Page extract.
A Guarded Heart
When we think of relationships, we have all heard different sayings regarding our heart such as “Follow your heart,” “Trust your heart,” or even “Let your heart lead you.” Has there ever been a time when you had someone in your heart that you had no doubt that they were the one you had been waiting for? If the answer is yes, you are among every other person in the world, including myself, who have allowed their heart to be their compass. Remember those sincere statements we made? “I feel it in my heart that this is the person for me” or, “My heart is telling me this is the one; I feel it so strongly.” I was in the same camp. Unfortunately, though, this has amounted to us following our hearts into some of the deepest, darkest places of great sadness and disappointment. This does not mean that everything in our heart is bad, but neither is it all good.

Exercise directions. Copy the passage on a guarded heart from "A Guarded Heart" down to "it all good.", switching "compass" to "guide".

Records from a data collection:

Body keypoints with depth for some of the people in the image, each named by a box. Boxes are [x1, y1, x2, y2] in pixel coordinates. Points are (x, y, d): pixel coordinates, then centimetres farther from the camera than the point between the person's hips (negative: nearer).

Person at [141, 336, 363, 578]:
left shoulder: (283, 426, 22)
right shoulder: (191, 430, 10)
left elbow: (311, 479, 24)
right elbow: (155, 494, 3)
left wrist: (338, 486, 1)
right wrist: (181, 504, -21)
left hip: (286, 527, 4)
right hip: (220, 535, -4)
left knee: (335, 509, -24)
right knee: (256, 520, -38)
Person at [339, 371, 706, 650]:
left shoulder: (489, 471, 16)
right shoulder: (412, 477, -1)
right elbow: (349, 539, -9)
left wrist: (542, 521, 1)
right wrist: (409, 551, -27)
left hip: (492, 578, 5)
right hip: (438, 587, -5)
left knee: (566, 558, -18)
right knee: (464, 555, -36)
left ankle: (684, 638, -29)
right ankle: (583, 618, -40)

---

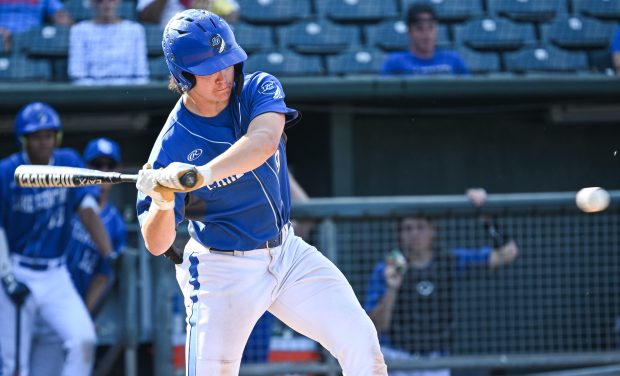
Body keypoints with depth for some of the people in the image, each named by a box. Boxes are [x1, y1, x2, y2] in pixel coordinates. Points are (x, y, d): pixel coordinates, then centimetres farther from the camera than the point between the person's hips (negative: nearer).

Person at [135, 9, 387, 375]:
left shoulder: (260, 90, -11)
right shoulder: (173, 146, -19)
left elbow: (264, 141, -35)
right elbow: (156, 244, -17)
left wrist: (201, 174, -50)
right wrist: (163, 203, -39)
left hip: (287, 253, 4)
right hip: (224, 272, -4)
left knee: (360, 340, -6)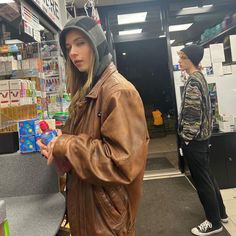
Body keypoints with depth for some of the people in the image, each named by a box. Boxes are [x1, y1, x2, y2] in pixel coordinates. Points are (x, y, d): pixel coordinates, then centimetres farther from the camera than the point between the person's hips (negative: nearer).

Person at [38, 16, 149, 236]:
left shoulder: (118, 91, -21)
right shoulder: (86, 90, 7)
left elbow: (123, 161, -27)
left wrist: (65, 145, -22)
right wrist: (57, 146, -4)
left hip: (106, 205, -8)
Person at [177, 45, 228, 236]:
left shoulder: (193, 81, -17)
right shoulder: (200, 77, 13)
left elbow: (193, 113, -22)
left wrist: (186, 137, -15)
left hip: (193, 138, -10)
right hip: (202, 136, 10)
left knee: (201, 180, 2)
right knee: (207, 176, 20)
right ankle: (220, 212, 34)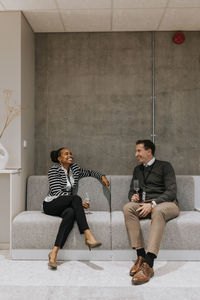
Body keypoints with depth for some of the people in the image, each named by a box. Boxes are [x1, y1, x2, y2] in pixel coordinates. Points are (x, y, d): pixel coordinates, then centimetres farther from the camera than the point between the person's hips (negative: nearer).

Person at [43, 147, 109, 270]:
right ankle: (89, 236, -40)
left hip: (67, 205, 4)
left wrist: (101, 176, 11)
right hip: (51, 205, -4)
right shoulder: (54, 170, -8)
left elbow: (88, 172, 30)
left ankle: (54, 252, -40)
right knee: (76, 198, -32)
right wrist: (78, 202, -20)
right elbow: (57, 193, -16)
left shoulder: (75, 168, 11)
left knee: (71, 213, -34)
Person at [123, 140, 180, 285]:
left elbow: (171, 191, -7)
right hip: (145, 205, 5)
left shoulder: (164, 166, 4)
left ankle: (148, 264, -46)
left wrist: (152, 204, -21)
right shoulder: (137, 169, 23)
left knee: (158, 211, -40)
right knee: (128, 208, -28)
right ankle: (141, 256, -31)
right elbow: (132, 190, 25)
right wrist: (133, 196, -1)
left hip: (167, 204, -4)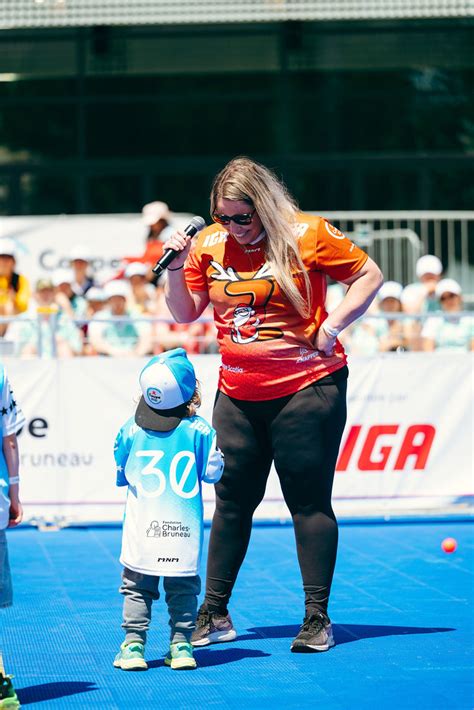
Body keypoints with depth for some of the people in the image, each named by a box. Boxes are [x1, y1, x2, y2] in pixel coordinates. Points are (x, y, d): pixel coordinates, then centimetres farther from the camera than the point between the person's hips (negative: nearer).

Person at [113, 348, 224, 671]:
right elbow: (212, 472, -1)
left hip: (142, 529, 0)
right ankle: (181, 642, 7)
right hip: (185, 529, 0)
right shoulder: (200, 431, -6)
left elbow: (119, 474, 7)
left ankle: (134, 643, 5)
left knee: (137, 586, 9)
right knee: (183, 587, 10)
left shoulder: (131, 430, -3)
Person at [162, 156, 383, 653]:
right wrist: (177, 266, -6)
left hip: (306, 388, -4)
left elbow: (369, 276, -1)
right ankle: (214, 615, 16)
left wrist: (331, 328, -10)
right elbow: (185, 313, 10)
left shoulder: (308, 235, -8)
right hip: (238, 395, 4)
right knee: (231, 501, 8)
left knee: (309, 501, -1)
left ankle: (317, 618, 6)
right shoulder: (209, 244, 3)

==

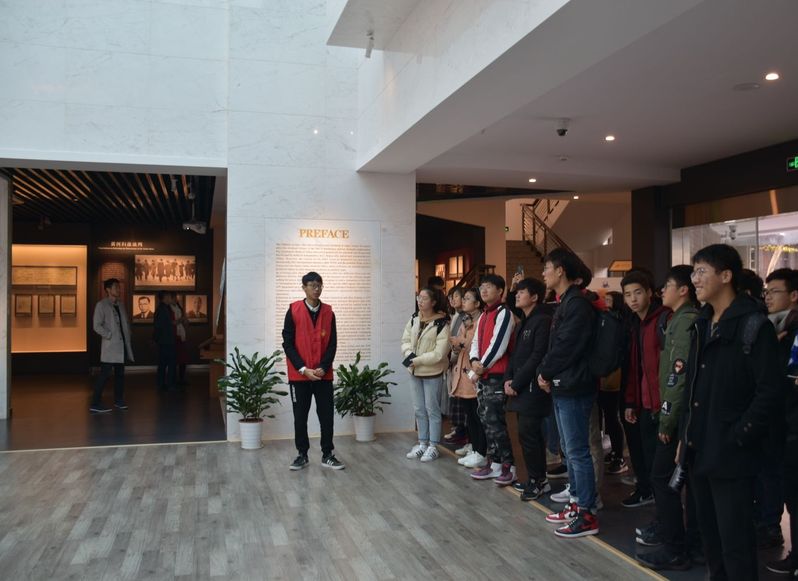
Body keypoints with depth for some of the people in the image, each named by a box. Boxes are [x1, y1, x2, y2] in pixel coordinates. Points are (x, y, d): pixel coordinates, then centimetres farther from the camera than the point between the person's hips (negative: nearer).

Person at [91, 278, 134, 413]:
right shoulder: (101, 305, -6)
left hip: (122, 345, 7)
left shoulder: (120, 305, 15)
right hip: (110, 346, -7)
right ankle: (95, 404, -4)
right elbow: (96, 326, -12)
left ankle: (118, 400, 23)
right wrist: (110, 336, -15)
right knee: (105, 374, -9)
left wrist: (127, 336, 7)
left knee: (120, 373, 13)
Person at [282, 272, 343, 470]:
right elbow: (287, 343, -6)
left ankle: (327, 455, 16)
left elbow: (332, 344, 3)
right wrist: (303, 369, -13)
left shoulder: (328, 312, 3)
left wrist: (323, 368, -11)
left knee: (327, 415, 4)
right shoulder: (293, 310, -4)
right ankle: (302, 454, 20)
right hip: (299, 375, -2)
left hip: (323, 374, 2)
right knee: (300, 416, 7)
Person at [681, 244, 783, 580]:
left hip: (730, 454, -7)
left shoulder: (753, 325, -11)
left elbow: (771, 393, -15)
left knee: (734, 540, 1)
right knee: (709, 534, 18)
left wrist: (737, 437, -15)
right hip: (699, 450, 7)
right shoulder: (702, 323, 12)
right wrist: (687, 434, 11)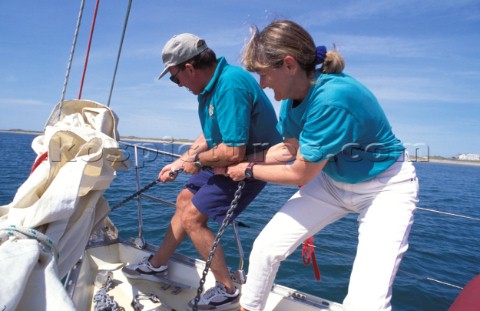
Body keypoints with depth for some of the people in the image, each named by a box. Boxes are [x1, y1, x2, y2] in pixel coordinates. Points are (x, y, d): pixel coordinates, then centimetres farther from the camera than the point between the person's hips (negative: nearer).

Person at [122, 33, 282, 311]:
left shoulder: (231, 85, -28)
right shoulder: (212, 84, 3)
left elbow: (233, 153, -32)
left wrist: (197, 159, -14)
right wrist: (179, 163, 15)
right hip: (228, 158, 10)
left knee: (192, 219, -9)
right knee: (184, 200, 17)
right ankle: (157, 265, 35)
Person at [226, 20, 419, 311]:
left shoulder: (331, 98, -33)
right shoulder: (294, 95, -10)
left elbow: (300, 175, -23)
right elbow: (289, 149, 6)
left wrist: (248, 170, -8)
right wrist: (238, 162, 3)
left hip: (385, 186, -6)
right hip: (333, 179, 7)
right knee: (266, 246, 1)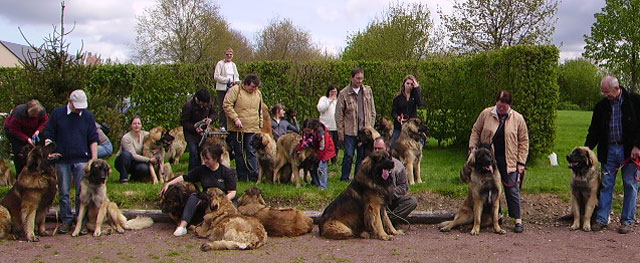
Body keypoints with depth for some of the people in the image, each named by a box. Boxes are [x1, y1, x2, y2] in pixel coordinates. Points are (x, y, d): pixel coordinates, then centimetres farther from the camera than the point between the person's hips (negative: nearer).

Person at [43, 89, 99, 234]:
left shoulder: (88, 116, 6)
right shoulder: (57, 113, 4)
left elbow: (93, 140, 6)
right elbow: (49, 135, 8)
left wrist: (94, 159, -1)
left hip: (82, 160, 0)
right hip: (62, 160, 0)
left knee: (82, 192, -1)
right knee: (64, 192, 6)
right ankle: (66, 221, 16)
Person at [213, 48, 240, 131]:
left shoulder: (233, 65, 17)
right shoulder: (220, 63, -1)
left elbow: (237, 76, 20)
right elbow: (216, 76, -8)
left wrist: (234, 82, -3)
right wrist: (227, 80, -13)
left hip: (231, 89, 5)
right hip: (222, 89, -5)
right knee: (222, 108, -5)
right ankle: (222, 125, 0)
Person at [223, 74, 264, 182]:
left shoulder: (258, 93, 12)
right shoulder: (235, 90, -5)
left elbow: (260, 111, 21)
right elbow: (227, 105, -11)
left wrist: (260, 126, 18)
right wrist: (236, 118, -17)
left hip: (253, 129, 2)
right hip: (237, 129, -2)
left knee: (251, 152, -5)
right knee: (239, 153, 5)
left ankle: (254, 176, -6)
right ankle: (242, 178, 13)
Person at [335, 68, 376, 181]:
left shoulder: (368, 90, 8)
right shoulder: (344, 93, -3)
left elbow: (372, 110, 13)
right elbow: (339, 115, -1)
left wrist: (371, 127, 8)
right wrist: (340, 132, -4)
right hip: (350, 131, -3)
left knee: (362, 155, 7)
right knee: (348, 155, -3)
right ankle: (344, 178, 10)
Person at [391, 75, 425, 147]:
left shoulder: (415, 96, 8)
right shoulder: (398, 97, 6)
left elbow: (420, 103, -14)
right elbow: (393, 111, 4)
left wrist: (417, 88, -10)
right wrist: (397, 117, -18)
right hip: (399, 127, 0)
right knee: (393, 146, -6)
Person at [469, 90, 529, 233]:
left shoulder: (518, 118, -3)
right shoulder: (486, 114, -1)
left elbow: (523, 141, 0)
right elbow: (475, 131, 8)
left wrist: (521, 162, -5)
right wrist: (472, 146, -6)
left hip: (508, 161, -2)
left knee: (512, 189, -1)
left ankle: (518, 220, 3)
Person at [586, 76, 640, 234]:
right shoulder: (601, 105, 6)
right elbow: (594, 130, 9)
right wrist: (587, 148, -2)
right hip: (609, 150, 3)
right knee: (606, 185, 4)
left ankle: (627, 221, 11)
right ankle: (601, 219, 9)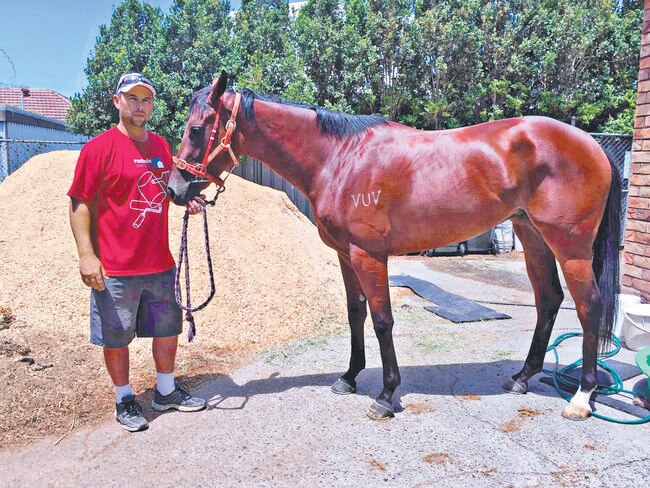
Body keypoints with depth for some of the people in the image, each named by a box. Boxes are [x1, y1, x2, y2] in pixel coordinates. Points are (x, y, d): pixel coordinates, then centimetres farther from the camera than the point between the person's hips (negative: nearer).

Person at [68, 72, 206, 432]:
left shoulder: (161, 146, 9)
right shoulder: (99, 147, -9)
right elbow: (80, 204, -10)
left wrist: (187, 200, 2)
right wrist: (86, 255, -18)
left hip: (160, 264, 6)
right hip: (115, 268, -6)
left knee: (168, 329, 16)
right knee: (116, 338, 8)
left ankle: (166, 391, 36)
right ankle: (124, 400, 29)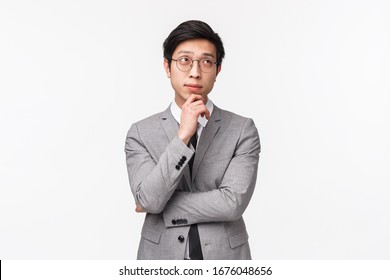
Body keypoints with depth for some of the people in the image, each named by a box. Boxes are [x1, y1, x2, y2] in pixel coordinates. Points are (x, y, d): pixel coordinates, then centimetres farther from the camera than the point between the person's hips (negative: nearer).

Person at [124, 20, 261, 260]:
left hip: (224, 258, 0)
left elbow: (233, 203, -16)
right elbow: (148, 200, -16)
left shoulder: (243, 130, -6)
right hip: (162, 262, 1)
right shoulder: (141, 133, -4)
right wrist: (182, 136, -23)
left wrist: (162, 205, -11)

Worked solution.
A Guarded Heart
When we think of relationships, we have all heard different sayings regarding our heart such as “Follow your heart,” “Trust your heart,” or even “Let your heart lead you.” Has there ever been a time when you had someone in your heart that you had no doubt that they were the one you had been waiting for? If the answer is yes, you are among every other person in the world, including myself, who have allowed their heart to be their guide. Remember those sincere statements we made? “I feel it in my heart that this is the person for me” or, “My heart is telling me this is the one; I feel it so strongly.” I was in the same camp. Unfortunately, though, this has amounted to us following our hearts into some of the deepest, darkest places of great sadness and disappointment. This does not mean that everything in our heart is bad, but neither is it all good.